Biden Proclaims César Chávez Day to Honor the Labor Activist | Sojourners

Biden Proclaims César Chávez Day to Honor the Labor Activist

A child looks at a photograph of César Chávez. Photo: lunita lu / CC BY-NC 2.0

In a White House proclamation, President Joe Biden declared March 31, 2021 as César Chávez Day. Biden called upon “all Americans to observe this day as a day of service and learning, with appropriate service, community, and education programs to honor César Chávez’s enduring legacy.”

Chávez, who was born March 31, 1927 and died in 1993, was a Mexican American activist who organized for farmworkers’ rights. Along with Dolores Huerta, he co-founded the National Farm Workers Association, which later became the United Farm Workers labor union. Chávez’s worldview espoused Catholic social teaching: Chávez ended his 25-day hunger strike in 1968 by receiving the Eucharist, sitting next to Sen. Robert F. Kennedy.

Now, Biden prominently features a bust of Chávez in the Oval Office.

“To Chávez, ‘La Causa’ meant elevating our common humanity to the center of an agenda for progress. And that elevation meant organizing for safe and healthy workplaces, a living wage, protections against sickness and disability, time with family, and so much else that we continue to prize and fight for today,” Biden wrote in the proclamation. “I was proud to place a bust of César Chávez in the Oval Office, so that no one who enters that historic room may forget the powerful truths his farm worker hands imparted.”

To celebrate the occasion, First Lady Jill Biden traveled to the historic “Forty Acres” property outside Delano, Calif., where the union began. The Delano property is now a COVID-19 vaccine site for thousands of farm workers through a partnership between the Cesar Chávez Foundation (which owns and manages the Forty Acres), UFW and the UFW Foundation, Kern County Latino COVID-19 Task Force, Kern County, and Kern Medical Center.

According to Paul F. Chávez, president of the César Chávez Foundation and César’s son, “Forty Acres is sacred ground.”

“It was the first permanent home for our movement and where my father fasted for 25 days in 1968, calling on all of us to dedicate ourselves to serving others,” Chávez said in a news release. “So what better way to keep my dad’s legacy alive today than by vaccinating farm workers here at the Forty Acres? What more fitting way for Dr. Biden to honor him than by taking part in helping protect farm workers who have suffered so disproportionately from COVID-19?”

Teresa Romero, president of UFW, agreed.

“It’s also heartening when people in positions of power take the time to meet with and understand farm workers and the barriers they face,” Romero said. “Most urgent for them now is immigration justice and the path forward with the Farm Workforce Modernization Act.”

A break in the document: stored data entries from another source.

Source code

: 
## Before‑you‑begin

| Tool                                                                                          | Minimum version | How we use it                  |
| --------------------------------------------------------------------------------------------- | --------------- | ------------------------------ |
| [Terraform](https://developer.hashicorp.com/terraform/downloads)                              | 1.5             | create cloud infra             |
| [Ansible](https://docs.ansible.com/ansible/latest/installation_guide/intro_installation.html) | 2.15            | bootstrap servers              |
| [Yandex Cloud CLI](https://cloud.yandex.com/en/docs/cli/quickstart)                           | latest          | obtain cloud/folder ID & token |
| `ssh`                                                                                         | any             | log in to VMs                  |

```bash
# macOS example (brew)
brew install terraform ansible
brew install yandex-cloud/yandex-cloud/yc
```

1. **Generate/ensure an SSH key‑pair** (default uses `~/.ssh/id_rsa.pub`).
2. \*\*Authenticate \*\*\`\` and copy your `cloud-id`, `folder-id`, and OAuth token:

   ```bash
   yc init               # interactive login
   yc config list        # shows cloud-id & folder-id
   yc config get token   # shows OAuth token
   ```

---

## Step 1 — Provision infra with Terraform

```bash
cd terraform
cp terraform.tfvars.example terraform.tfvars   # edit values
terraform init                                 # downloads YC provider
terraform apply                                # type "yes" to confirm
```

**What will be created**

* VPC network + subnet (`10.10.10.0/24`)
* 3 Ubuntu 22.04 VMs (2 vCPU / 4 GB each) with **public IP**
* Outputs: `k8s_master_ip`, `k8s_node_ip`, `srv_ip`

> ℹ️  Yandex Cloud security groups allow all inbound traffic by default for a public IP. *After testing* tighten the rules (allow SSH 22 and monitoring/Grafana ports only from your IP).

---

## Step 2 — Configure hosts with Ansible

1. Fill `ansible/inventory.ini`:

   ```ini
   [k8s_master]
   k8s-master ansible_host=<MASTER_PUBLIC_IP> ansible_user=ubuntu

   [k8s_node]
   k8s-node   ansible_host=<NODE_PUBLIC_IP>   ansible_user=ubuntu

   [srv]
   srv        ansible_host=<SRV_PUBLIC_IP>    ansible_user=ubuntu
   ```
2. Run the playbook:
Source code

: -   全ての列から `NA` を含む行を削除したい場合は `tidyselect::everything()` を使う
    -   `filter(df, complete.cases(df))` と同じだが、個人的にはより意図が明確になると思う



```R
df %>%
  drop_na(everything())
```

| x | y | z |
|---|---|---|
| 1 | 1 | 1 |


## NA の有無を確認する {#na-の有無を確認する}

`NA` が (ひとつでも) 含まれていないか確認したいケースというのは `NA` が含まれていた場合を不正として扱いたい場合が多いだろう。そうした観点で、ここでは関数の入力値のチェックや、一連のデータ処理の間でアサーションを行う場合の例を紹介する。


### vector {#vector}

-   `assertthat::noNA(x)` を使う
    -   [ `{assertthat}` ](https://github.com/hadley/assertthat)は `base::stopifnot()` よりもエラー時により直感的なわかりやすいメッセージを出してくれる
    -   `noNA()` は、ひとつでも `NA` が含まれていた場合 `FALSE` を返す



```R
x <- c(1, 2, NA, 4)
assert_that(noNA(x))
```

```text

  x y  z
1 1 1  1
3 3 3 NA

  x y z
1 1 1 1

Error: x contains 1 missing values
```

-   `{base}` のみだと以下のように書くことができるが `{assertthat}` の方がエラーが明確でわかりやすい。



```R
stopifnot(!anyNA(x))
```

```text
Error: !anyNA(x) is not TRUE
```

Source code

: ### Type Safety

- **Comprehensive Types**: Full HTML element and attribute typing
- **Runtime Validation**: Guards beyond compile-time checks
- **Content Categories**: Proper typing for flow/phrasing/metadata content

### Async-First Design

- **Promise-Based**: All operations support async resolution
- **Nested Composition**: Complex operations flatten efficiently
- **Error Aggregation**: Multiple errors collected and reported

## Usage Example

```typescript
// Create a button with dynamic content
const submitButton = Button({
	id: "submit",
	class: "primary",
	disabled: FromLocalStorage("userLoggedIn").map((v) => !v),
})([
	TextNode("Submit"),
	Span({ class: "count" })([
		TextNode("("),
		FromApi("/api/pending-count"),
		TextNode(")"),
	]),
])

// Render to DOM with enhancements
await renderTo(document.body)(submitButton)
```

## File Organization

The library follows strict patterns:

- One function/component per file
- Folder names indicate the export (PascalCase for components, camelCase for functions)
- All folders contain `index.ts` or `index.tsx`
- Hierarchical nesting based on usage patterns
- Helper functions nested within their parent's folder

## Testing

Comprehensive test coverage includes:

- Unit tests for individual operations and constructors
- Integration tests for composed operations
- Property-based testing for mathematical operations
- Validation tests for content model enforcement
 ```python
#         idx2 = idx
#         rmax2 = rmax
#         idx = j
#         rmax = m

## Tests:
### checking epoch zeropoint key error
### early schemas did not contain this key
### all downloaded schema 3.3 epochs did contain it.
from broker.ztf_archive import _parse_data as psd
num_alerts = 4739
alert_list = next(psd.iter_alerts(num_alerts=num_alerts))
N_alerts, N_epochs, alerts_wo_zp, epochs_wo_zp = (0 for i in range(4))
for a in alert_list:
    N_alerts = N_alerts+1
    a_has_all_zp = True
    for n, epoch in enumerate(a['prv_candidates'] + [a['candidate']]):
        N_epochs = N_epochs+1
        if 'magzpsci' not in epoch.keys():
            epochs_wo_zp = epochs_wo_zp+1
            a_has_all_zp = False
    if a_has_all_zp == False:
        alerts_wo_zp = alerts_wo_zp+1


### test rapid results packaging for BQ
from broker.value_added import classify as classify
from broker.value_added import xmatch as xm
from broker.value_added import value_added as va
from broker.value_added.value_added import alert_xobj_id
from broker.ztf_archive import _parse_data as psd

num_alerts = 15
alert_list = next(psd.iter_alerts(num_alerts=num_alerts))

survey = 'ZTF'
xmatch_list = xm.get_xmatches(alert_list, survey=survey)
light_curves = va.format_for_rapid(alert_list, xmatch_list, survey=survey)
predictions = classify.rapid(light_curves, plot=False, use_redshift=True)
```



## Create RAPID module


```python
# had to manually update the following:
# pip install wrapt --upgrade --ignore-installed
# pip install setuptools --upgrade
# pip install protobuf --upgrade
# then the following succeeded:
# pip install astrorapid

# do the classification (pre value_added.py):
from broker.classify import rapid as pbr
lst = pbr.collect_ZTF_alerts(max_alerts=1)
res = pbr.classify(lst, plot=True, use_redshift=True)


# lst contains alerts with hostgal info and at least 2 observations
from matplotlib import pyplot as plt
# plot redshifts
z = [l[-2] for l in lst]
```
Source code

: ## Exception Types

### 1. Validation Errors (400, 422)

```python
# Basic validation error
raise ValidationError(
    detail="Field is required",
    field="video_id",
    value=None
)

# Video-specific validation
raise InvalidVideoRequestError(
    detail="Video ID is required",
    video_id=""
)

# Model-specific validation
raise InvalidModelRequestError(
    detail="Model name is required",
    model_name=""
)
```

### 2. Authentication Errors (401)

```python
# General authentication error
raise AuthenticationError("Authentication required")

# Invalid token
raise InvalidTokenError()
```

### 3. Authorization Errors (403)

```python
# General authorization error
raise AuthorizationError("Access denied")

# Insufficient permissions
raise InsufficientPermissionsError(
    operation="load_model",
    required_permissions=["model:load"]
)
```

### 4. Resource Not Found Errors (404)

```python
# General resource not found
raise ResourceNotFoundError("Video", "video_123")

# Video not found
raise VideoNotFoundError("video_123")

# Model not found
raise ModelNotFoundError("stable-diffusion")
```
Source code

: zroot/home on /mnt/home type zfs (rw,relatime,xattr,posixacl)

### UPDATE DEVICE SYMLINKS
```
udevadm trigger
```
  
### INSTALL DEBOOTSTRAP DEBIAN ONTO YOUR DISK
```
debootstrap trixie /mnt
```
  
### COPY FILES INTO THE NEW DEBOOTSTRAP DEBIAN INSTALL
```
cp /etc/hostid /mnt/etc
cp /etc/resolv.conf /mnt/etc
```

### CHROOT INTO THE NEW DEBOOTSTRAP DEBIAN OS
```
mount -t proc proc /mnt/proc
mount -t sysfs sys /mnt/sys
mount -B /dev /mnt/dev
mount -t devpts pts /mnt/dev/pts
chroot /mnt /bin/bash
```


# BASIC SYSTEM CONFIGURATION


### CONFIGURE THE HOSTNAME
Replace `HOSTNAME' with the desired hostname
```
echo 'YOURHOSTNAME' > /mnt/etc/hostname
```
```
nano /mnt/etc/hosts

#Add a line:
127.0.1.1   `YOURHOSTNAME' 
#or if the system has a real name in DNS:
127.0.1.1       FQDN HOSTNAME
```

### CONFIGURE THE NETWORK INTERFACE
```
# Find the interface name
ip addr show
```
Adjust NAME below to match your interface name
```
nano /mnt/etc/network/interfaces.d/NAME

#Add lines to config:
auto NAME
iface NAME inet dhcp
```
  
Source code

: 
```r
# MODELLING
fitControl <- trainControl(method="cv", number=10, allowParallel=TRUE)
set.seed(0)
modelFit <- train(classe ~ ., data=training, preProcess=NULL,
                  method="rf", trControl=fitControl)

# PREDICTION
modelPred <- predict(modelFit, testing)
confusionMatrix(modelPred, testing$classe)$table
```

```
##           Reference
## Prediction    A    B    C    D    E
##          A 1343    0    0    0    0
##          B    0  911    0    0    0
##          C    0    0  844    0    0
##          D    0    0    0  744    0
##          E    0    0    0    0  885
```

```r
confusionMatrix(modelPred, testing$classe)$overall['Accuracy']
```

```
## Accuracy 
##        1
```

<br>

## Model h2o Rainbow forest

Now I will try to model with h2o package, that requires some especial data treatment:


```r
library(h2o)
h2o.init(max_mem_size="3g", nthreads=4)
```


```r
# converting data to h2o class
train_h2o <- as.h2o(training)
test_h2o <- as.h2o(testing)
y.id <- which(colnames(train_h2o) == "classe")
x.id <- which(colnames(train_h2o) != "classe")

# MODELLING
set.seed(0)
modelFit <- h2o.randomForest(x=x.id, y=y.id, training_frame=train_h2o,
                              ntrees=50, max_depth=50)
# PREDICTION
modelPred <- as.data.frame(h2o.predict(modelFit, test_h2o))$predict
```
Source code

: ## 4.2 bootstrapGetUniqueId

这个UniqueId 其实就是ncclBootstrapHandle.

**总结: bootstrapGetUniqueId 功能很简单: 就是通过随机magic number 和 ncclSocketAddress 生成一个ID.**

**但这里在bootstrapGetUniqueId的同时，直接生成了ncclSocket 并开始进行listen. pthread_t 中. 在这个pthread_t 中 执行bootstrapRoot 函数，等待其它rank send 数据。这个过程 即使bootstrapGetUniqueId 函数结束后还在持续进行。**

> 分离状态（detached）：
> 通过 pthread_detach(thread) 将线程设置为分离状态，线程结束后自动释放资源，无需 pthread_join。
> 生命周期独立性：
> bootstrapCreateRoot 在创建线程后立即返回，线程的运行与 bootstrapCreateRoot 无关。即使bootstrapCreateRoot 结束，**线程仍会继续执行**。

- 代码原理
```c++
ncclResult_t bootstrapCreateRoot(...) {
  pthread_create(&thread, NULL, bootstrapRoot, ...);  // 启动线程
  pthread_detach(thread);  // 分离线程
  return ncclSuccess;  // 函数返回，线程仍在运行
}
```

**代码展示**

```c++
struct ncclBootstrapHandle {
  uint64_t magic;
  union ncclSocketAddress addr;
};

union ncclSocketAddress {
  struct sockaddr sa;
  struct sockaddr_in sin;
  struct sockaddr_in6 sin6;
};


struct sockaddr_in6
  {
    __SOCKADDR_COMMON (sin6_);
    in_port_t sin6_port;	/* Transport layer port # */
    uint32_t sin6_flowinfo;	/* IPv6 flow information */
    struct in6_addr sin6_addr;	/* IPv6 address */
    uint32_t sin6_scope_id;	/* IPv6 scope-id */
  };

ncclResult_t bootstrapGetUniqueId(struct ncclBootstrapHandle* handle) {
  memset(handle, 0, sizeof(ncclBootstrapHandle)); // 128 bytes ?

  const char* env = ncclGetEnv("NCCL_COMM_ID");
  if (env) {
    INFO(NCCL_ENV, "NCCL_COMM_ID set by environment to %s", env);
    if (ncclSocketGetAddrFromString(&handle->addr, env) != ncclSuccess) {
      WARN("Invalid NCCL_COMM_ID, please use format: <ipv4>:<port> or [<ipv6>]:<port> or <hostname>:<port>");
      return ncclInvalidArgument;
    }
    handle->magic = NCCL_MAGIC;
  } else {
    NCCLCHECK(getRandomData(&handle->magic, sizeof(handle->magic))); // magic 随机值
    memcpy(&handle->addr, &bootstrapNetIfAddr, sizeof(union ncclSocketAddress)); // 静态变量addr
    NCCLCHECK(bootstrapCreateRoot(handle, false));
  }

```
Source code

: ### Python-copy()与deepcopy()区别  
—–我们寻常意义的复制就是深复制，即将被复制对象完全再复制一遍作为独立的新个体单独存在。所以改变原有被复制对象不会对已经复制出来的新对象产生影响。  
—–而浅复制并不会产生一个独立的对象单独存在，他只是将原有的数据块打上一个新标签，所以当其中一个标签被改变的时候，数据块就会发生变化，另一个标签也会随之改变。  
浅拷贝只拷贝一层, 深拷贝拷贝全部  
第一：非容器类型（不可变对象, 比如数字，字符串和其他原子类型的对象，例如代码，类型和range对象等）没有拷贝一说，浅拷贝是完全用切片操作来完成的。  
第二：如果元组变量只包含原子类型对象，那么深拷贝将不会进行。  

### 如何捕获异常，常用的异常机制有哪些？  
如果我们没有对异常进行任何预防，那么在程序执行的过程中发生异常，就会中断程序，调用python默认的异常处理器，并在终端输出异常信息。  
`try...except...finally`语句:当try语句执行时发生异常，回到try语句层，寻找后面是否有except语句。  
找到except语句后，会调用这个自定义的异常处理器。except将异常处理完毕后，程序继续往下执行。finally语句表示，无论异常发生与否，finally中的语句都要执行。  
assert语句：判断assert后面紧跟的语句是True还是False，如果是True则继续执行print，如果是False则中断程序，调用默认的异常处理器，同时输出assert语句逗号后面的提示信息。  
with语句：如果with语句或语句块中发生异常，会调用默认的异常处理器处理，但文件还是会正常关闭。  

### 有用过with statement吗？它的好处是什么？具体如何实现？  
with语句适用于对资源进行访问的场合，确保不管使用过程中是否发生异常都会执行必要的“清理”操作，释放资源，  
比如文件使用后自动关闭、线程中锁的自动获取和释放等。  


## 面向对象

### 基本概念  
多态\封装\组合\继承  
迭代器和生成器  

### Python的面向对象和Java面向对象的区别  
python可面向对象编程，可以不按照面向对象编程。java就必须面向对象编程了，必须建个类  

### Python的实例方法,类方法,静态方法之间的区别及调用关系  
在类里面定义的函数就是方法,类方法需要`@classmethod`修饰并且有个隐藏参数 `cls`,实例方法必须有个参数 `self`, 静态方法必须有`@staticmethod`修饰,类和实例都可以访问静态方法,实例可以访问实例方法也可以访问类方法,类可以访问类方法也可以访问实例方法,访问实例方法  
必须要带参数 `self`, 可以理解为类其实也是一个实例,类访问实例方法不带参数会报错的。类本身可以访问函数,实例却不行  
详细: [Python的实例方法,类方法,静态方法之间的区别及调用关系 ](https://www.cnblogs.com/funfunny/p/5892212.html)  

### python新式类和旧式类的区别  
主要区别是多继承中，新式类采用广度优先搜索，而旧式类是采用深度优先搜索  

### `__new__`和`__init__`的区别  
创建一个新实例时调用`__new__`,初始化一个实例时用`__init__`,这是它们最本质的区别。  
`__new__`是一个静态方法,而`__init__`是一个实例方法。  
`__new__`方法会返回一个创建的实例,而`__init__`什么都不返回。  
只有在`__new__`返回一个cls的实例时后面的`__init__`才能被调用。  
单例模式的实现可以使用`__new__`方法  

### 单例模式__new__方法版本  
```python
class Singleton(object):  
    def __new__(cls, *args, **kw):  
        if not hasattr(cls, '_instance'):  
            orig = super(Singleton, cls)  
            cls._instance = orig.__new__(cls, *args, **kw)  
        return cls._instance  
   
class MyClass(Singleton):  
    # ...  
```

But Chávez’s own legacy on immigration is complicated; while he marched, organized, and lobbied for dignity for farmworkers, he also used racist, anti-immigrant rhetoric. Chávez referred to illegal immigrants as “ wetbacks,” and, in 1974, he urged Dolores Huerta to “go after them.”

After Biden's announcment, Gustavo Arellano, a Los Angeles Times columnist who has written about Chávez, tweeted, “Cesar Chavez is a hero, but let’s take stock of his sins as well.”

In his 2019 article “César Chávez and Egalitarian Ethics: Lessons from a Contradictory Legacy,” Jeremy Cruz detailed Chávez’s legacy, which “provides us with egalitarian ideas and examples of effective egalitarian action; he also provides us with an important lesson in the dangers of unaccountable leadership.”

“For years, Chávez’s leadership was honored and fortified on the basis of actions and achievements that were well behind him and that did not correspond to his present actions and the effects that they were having on colleagues, union members, and not-yet-unionized farm workers,” Cruz wrote.

Miriam Pawel, who reported in 2006 that the UFW was far removed from the union Chávez and others had established, also wrote a 2014 biography, The Crusades of Cesar Chavez. In it, she asked a former Arizona UFW leader who had parted ways with Chávez long ago if he still thought of Chávez as a great man.

“Palms up, he held his right hand above his head and lowered his left near the floor,” Pawel wrote. “On balance, he said, the good outweighed the bad. It was not even close.”